A Reunion of Brothers

by Avondster
A black mist was before Faramir’s eyes, and in his dreams he walked through a dark vale in which no light would come. Many images came to his mind, and he saw his brother fall, pierced by many arrows, and heard his voice: “the world of Men will fall, and all will come to Darkness, and my City to ruin.” And Faramir wept as he heard this beloved voice speak these words, and fell into black despair.
Many other things he saw with his mind’s eye, that had always been keen in his dreams, but none of these gave him any hope. There was the Halfling he had so foolishly sent into his own death and doom; for his fair face was pale as death, and he was naked, tied, and surrounded by Orcs. The sound of a whip pierced his ears, and the Halfling’s cry of pain was also in his own heart. The image faded and Faramir wept once more.
He saw his City, the White City of Gondor that he and his brother had fought for, be attacked and changed into a burning ruin, while Orcs and other foul beasts dishonoured her and laughed at the fall of Men. Faramir could see his father standing amidst flames, holding aloft a great Stone that was filled with a black light, and a great flaming Eye looked out of it, looked down on him and he could hear a dark voice laughing in his mind and telling him that all was lost for him and his kind, and that he would do better to leave this world.

“Yes, I will go,” Faramir could hear himself say. “For all hope is ended.” And before his feet a great, black abyss opened, and he spread his arms to embrace his doom.

But then, suddenly, the mist cleared, though it did not disappear, and the young captain could hear a fair voice call his name: Faramir, Faramir!
Slowly Faramir pulled himself back from the edge of ruin and turned. A cloud of silver fog seemed to surround him, and when the fog was lifted there was a tall figure standing before him, and Faramir gasped in wonder and disbelief.

“Boromir!” he cried, for it was indeed his brother that stood before him, clad in the same clothes he had been wearing when Faramir last saw him in his fateful dream. But now his face was not so pale, and Boromir smiled at his brother, though sadness was in his eyes.

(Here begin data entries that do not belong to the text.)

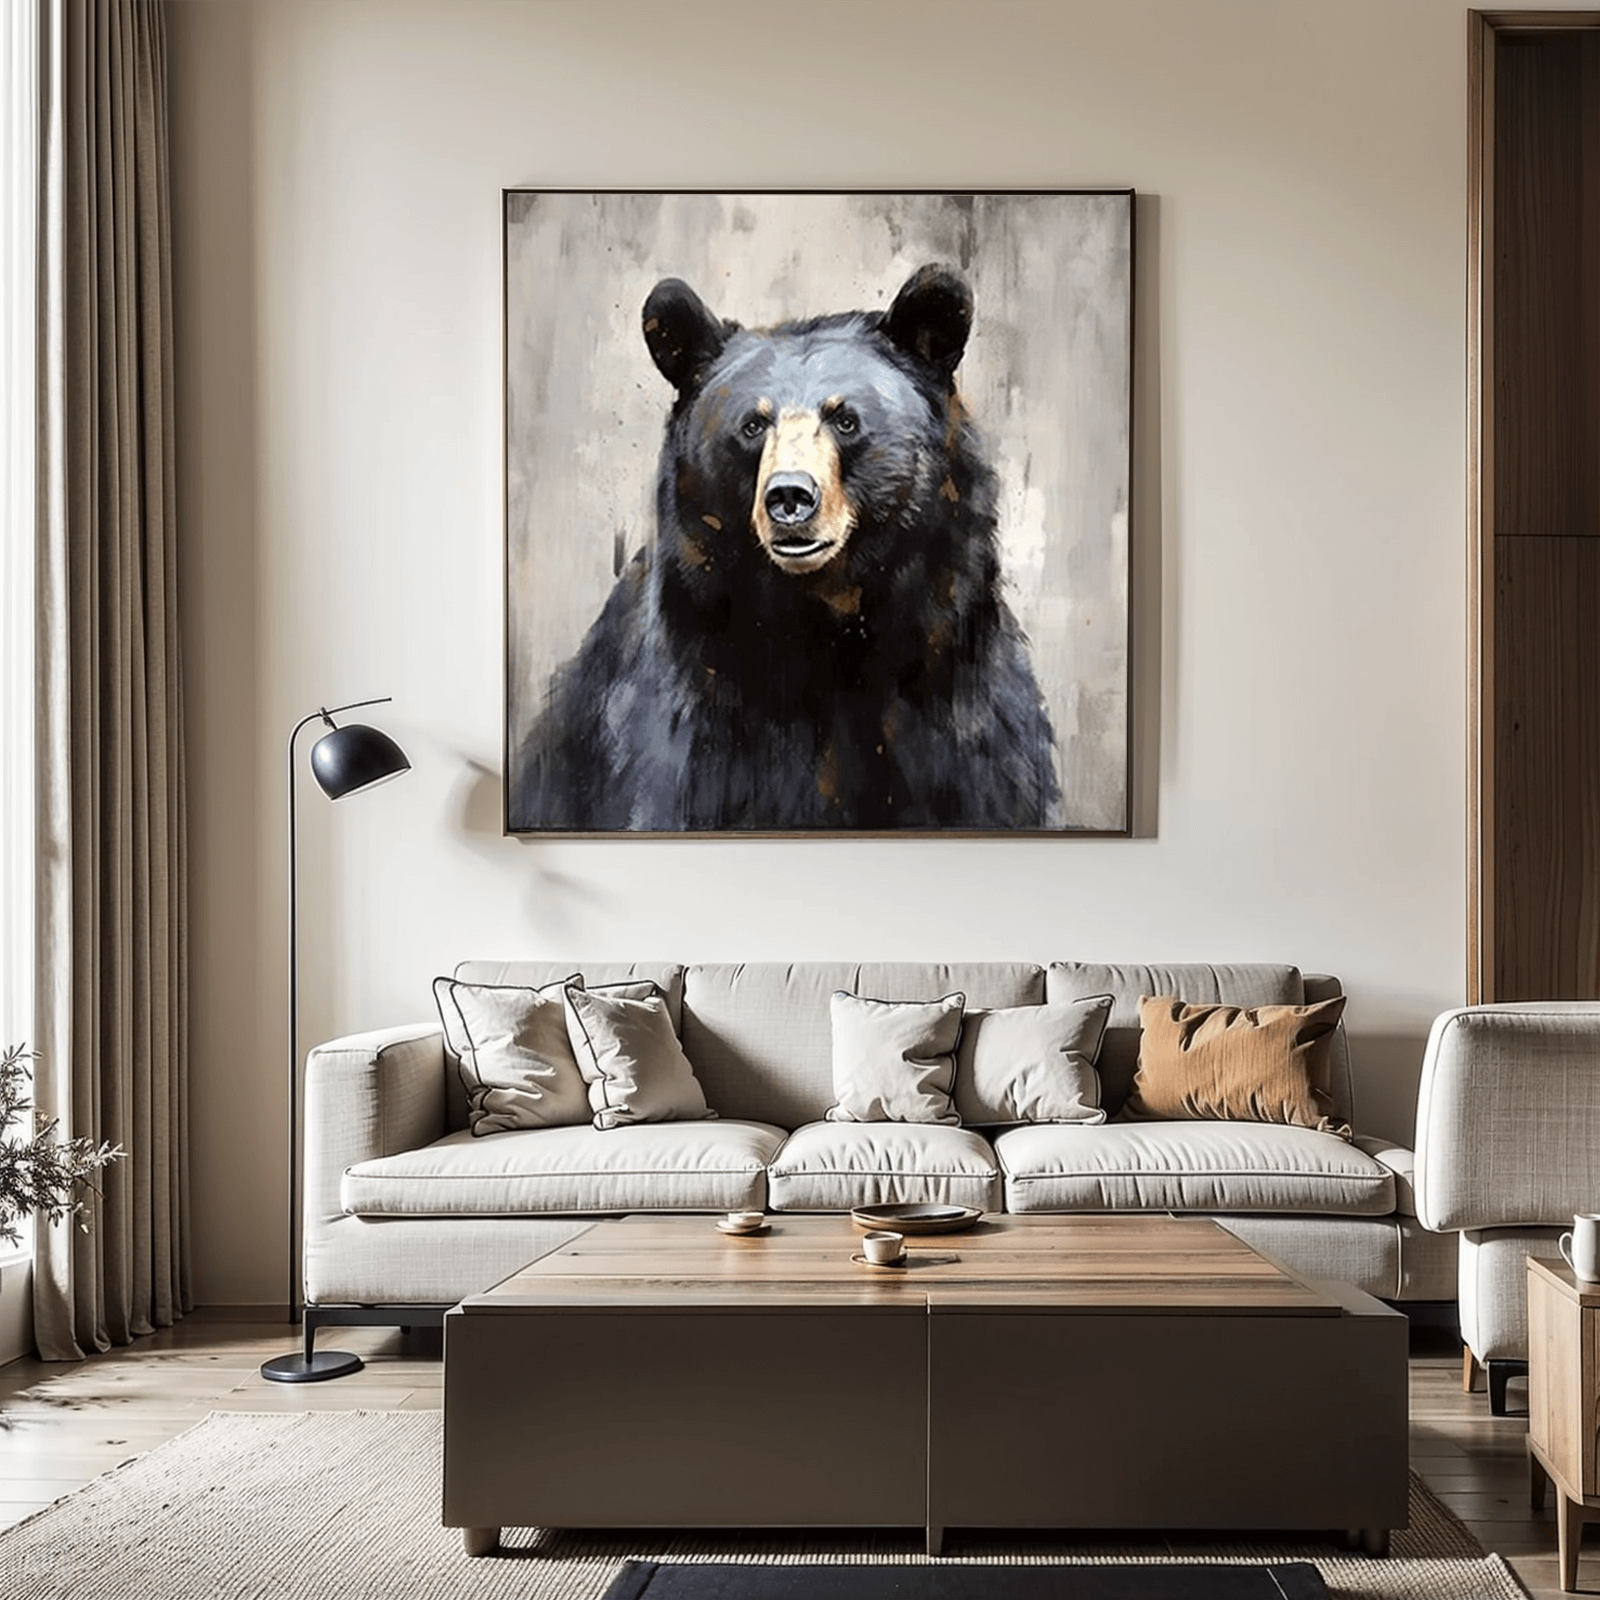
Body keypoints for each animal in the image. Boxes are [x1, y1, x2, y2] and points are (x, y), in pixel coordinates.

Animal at [508, 264, 1063, 833]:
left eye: (845, 419)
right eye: (753, 425)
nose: (790, 496)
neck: (824, 626)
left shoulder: (963, 722)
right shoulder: (694, 725)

“Yes, Faramir, I am here. But now you can see me and hear me. I had feared so.”

“Feared? Why?” asked Faramir, taking a step towards him. His heart rejoiced as he looked upon the familiar face he had missed, and heard the comforting voice he had always relied on. “We are together once more, Boromir, and never will we be parted again!”

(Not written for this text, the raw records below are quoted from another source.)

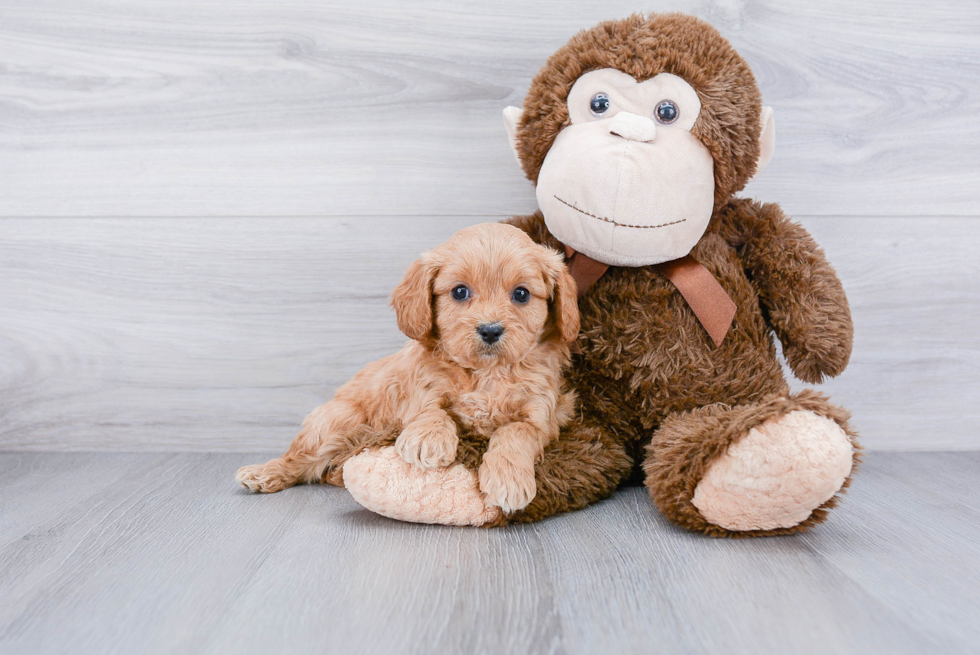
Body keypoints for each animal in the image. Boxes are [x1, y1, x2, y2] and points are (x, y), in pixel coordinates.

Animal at [234, 223, 580, 516]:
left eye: (521, 294)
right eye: (460, 292)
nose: (491, 330)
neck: (487, 374)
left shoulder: (543, 415)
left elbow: (515, 431)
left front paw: (507, 480)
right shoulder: (419, 388)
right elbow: (431, 410)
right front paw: (429, 439)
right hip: (337, 420)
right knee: (301, 459)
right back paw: (264, 472)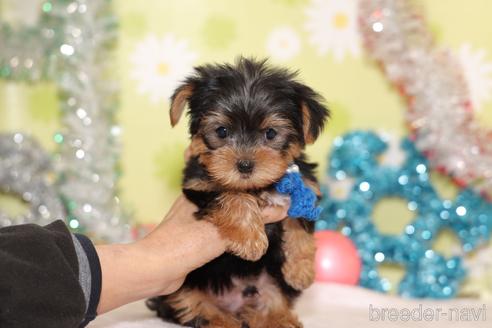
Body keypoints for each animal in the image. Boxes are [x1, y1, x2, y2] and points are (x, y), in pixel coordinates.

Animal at [147, 57, 330, 326]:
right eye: (221, 131)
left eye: (270, 133)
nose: (244, 165)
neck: (258, 186)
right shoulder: (200, 185)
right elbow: (233, 195)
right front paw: (250, 241)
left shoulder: (305, 186)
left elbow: (300, 223)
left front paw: (301, 270)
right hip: (184, 289)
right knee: (198, 308)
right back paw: (221, 319)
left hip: (267, 283)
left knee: (271, 300)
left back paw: (278, 318)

But Boromir shook his head. “Do you not see, Faramir? We have never been truly parted, for we are brothers, and nothing, not even the Shadow that looms over us, can break that bond. But you must not give in to despair, little brother. You must go back to where you belong. The City is not yet lost, nor is all hope, as you will see.”

“How can there be hope for the City when you are not there?” cried Faramir. “How can she keep hope, when her Son is taken from her?”

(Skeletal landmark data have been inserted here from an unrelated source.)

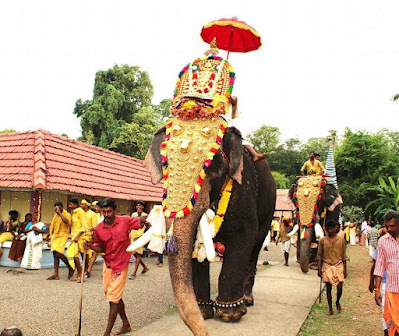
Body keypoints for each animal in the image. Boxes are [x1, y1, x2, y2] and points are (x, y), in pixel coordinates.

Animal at [142, 48, 276, 334]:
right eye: (165, 162)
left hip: (269, 209)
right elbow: (194, 248)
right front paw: (205, 311)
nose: (203, 331)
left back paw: (247, 300)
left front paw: (230, 315)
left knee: (255, 246)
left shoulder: (243, 190)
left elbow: (243, 238)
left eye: (213, 163)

“Because her hope still lives in her other Son,” replied Boromir.

“No hope lives in me now,” said Faramir bitterly. “I will go with you.” He took another step towards his brother, reaching out his hand to him.

“Stay back, Faramir!” said Boromir in a booming voice, and for a moment he was once again the Captain of the Guard, stern and forbidding, and Faramir could do nothing but obey. His arm fell limply at his side, and tears came to his eyes.

Boromir’s expression softened, and he smiled again. “You must go back, Faramir. If only for me. You shall make my life worthy of remembrance, and give my deeds more honour and value, and set right that which I have done wrong. Then I shall truly rest in peace. Will you do that for me, my brother?”

Faramir’s tears were flowing freely now. “I will.”

A light was shining in Boromir’s eyes. “Then all is good. My City and my friends will not lose hope yet. Go now, Captain of Gondor, for the King is calling you.”

And indeed, Faramir could hear a voice in the distance, calling his name. It was faint at first, but it became clearer, and he felt a strong desire to follow it.

“The King?” he whispered.

“Yes, the King,” said Boromir. “But it is the King of the Living, and not the Dead, who is calling you. Go now to him, and serve him as I would have done, with valour and honour.”

Faramir turned once more to his brother, and bowed his head. “Is this our last goodbye then, Boromir my brother?”

“It is,” said Boromir. “For when we shall be reunited again one day, Faramir, it shall be for ever.”

Then Faramir smiled as well, and he turned towards the voice of the King, and the voices of his people who were crying out for him.

“Fare thee well, Son of Gondor,” said Boromir’s voice in his mind.

Suddenly Faramir stirred, and he opened his eyes, and he looked on Aragorn who bent over him; and a light of knowledge and love was kindled in his eyes, and he spoke softly: ‘My lord, you called me. I come. What does the king command?’